Teacher, this woman was caught in adultery, in the very act. Now Moses, in the law, commanded us that such should be stoned. But what do You say?"

Now here's the interesting part, the part wherein Jesus applies his customary gift for the uncommon response, leaving the accusers, the manipulators, even the hapless woman in silence, perplexed.

Jesus stooped down and wrote on the ground with His finger, as though He did not hear.

Well, the outcome of the meeting is well enough known. He who is without sin among you, let him throw a stone at her first.

The accusers did not continue to argue their case then, nor do we (hopefully) argue it now. The woman went free, for there were suddenly no accusers remaining.

Yet the fascination that persists, for me anyway, is contained in the Lord's strange act of kneeling to write with his finger in the dirt.

What did he write?

It is of course an age old question, with just about as many theories attached as a porcupine has quills--and for all this, curiously, stubbornly impenetrable. What is clear, though, is that whatever was written, it was the accusers who ended up convicted and not their target the woman, nor their prey the Lord.

Some say that he wrote down the sins of the stone throwers, one by one. Some say that he was merely doodling while he thought up his answer. Some say that he wrote verses from the Torah. Some say that he was simply bored with such pig-headed questions and lost interest for a minute.

But whatever he wrote, what seems ultimately clear is that it was the simple truth.

Now I do a certain amount of doodling of my own. I do not have, as the Lord had, access to the truth--receiving, as he said, every word from above--and so what I write is my own sorts of truths instead, my own questions.

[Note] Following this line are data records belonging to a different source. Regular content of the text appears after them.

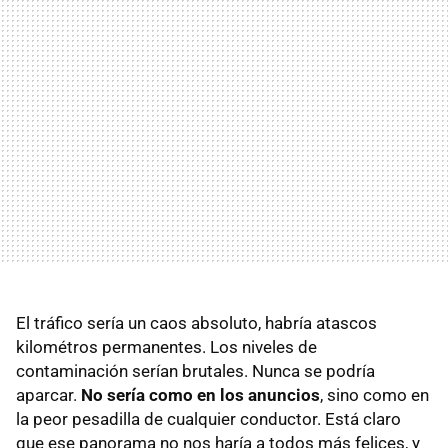
El tráfico sería un caos absoluto, habría atascos
kilométros permanentes. Los niveles de
contaminación serían brutales. Nunca se podría
aparcar.
No sería como en los anuncios
, sino como en
la peor pesadilla de cualquier conductor. Está claro
que ese panorama no nos haría a todos más felices, y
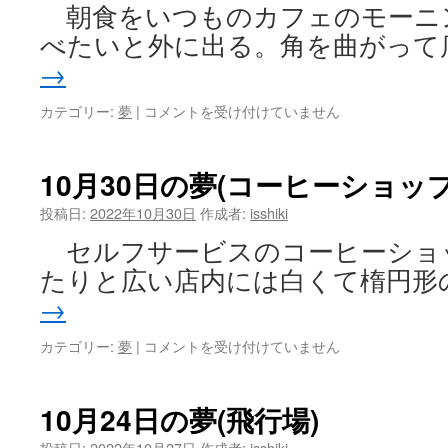
朝食をいつものカフェのモーニ
べたいと外に出る。角を曲がって
→
10
カテゴリー:
夢
|
コメントを受け付けていません
月
31
日
10月30日の夢(コーヒーショップ
の
夢
投稿日:
2022年10月30日
作成者:
isshiki
(古
セルフサービスのコーヒーショ
着
を
たりと広い店内には白くて楕円形
ひ
→
ろ
う)
10
カテゴリー:
夢
|
コメントを受け付けていません
は
月
30
日
10月24日の夢(飛行場)
の
夢
投稿日:
2022年10月27日
作成者:
isshiki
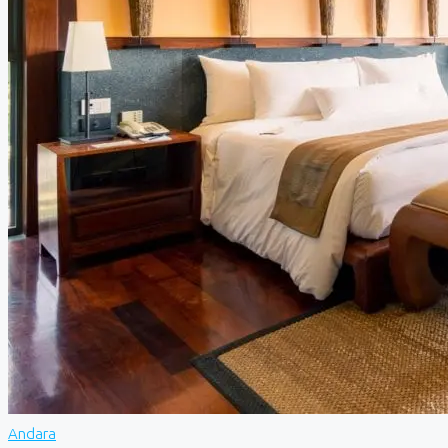
Andara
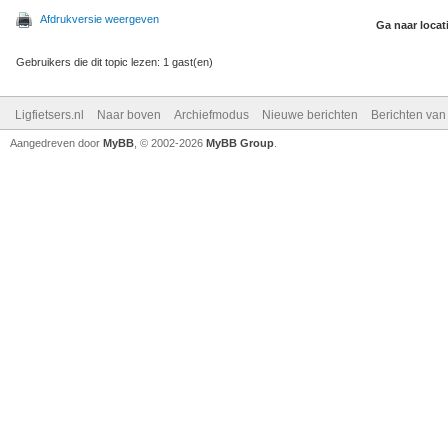
Afdrukversie weergeven
Ga naar locat
Gebruikers die dit topic lezen: 1 gast(en)
Ligfietsers.nl
Naar boven
Archiefmodus
Nieuwe berichten
Berichten va
Aangedreven door
MyBB
, © 2002-2026
MyBB Group
.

I write of my own struggles to understand, applying experience and theory, book knowledge and human compassion as poor substitutes for the Word from above.

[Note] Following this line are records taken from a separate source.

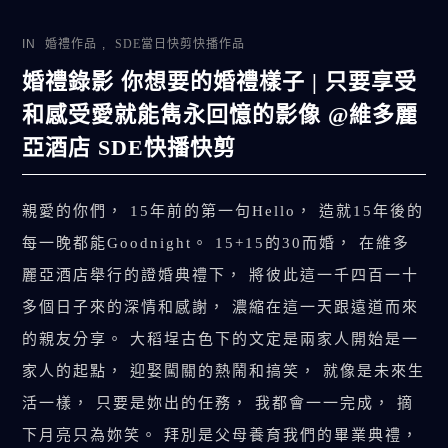
IN
婚禮作品
,
SDE當日快剪快播作品
婚禮錄影 你想要的婚禮樣子 | 只要享受
和感受愛就能雋永回憶的影像 @維多麗
亞酒店 SDE快播快剪
親愛的你們， 15年前的第一句Hello， 造就15年後的
每一晚都能Goodnight。 15+15的30而婚， 在維多
麗亞酒店舉行的證婚典禮下， 將彼此這一千四百一十
多個日子來的深情和感謝， 濃縮在這一天跟遠道而來
的親友分享。 大稻埕古色下的文定是兩家人開始是一
家人的起點， 迎娶闖關的熱鬧和搞笑， 就像是未來生
活一樣， 只要是妳出的任務， 我都會一一完成， 摘
下月亮只為妳笑。 拜別是父母養育我們的畢業典禮，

Jesus knew his answers before he posed his questions (to the woman, Where are those accusers of yours?). For my own part, I am unclear about the propriety of my questions, let alone what answers might be had. I endeavor, in any case, to be honest, firstly with myself, and so also with others. I endeavor to strike at the core and to avoid the impedance of politics or diplomacy, of the undue carefulness that can mollycoddle a monster and the timidity that bows so readily to the fear of recrimination.

I will say to he who reads this and does not like it that perhaps I have touched on the truth after all. Each person will need to examine himself.